In January, at CES, Palm said it would launch its new phone, the Palm Pre, on Sprint in the first half of 2009. The press was a twitter with praise for what looked to be an amazing device, though no one from the public or press (that I’m aware of) was allowed to touch the device. Palm rightfully explained that the device wasn’t quite ready for primetime, and the press seemed content in assuming that good things are worth the wait. Today, at CTIA, several months after Palm’s presentation at CES, the natives are growing increasingly restless. While Palm is allowing demo staff to show the device in action, they’re not letting the press play with it.
Palm still isn’t talking about pricing or a release date. That combined with the hands-off approach at CTIA has got speculators surmising that Palm’s experiencing a development hiccup and others declaring that they’re keeping it under wraps to generate hype. Nick Mokey from Digital Trends says, “Something’s fishy about Palm’s mysteriously uptight demo of the Pre…By barring the Pre from the eyes of unwashed masses in a secure room, putting it up on alligator-skin podiums (literally), and keeping it out of anybody else’s hands, Palm is building hype for this thing unmatched by pretty much anything since the iPhone. And we suspect it’s all strategic.”
I want believe that the Pre is going to be a fantastic phone, though I remain cautiously optimistic. Palm is one of my former clients, and I’ve seen them do great things. It’s been a challenging few years for Palm, which has been navigating its way through OS and organizational changes. I’m hoping the Pre is the ‘Hail Mary’ pass that sees Palm re-emerge as a successful mobile company. I’ve got plenty of reason to be optimistic. After watching a demo, PC World is calling the Pre an “iPhone Killer“. And, other members of the press have expressed similar thoughts.
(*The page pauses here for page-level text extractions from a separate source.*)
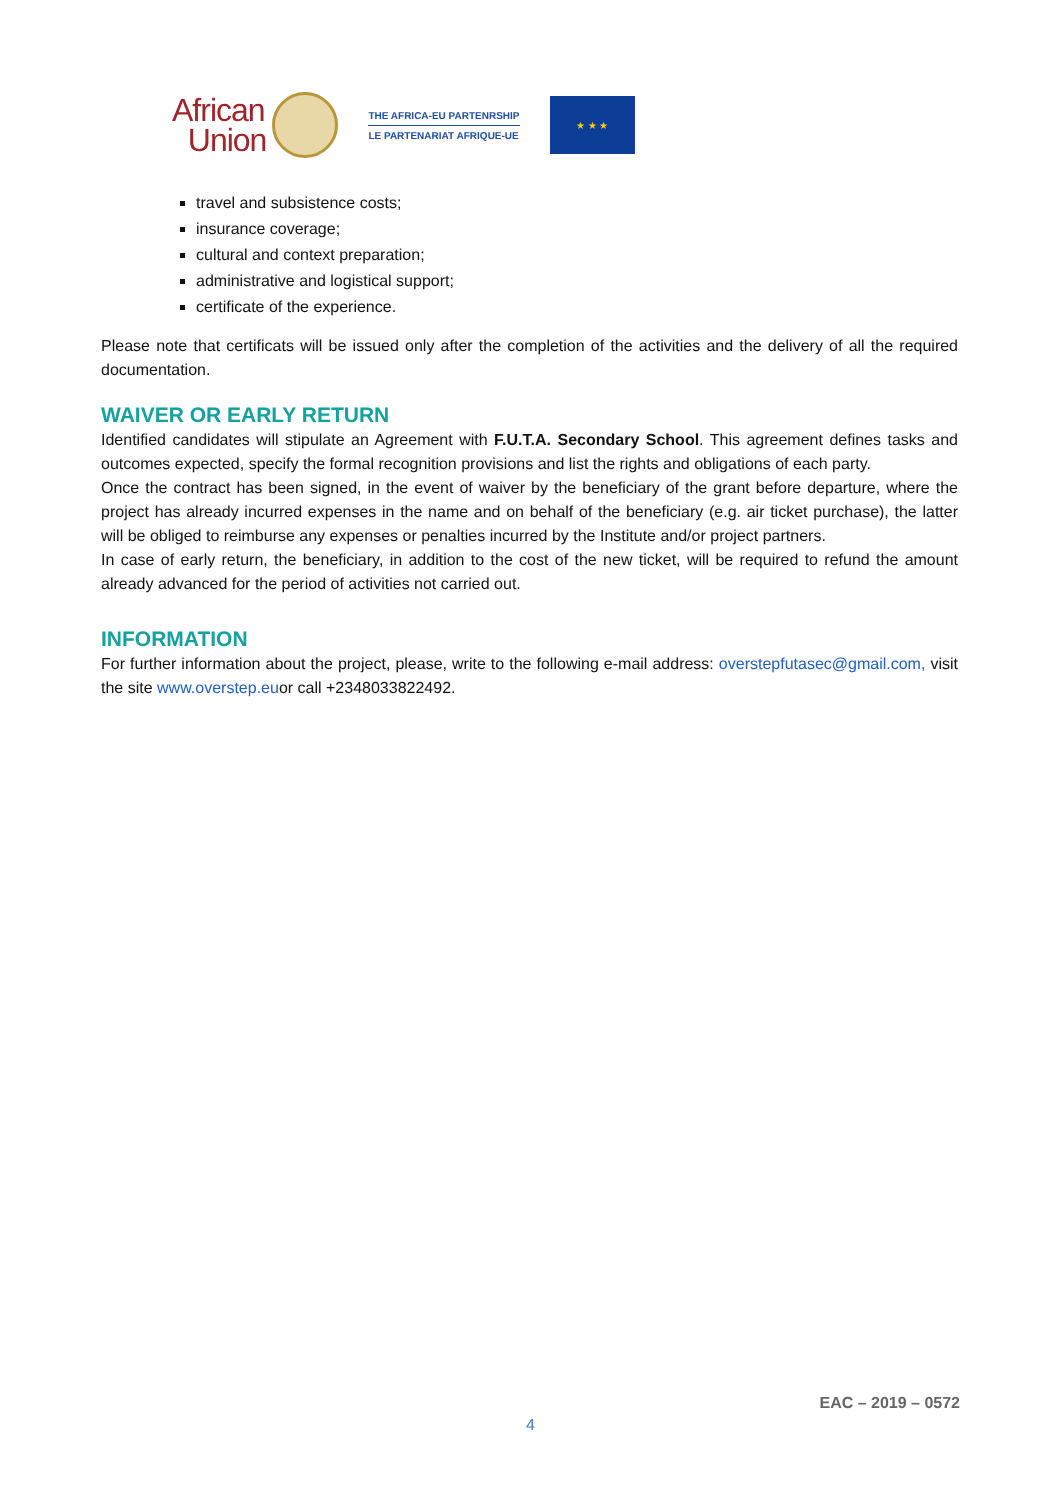African
Union
THE AFRICA-EU PARTENRSHIP
LE PARTENARIAT AFRIQUE-UE
★ ★ ★
travel and subsistence costs;
insurance coverage;
cultural and context preparation;
administrative and logistical support;
certificate of the experience.
Please note that certificats will be issued only after the completion of the activities and the delivery of all the required documentation.
WAIVER OR EARLY RETURN
Identified candidates will stipulate an Agreement with F.U.T.A. Secondary School. This agreement defines tasks and outcomes expected, specify the formal recognition provisions and list the rights and obligations of each party.
Once the contract has been signed, in the event of waiver by the beneficiary of the grant before departure, where the project has already incurred expenses in the name and on behalf of the beneficiary (e.g. air ticket purchase), the latter will be obliged to reimburse any expenses or penalties incurred by the Institute and/or project partners.
In case of early return, the beneficiary, in addition to the cost of the new ticket, will be required to refund the amount already advanced for the period of activities not carried out.
INFORMATION
For further information about the project, please, write to the following e-mail address: overstepfutasec@gmail.com, visit the site www.overstep.euor call +2348033822492.
EAC – 2019 – 0572
4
In this demo footage from CTIA, Palm shows off some of it’s third party apps. The features and apps are certainly impressive. Though, it does appear that the Pre is slow to load, and at one point in the video, the menu view doesn’t properly shift from vertical to horizontal when the device is repositioned. It’s not unusual for pre-release devices to be a bit buggy much slower than production versions. And, who knows whether the device they were demoing with had the latest version of the firmware (which is often time consuming and complicated to load), or whether it was using a version that was slightly older but deemed ‘good enough’ to show. Having seen pre vs. post production devices from Palm in the past, my bet is that they’re waiting until the Pre is rock solid before letting it out into the wild. And, why wouldn’t they? All this speculation is building suspense, which is great for business.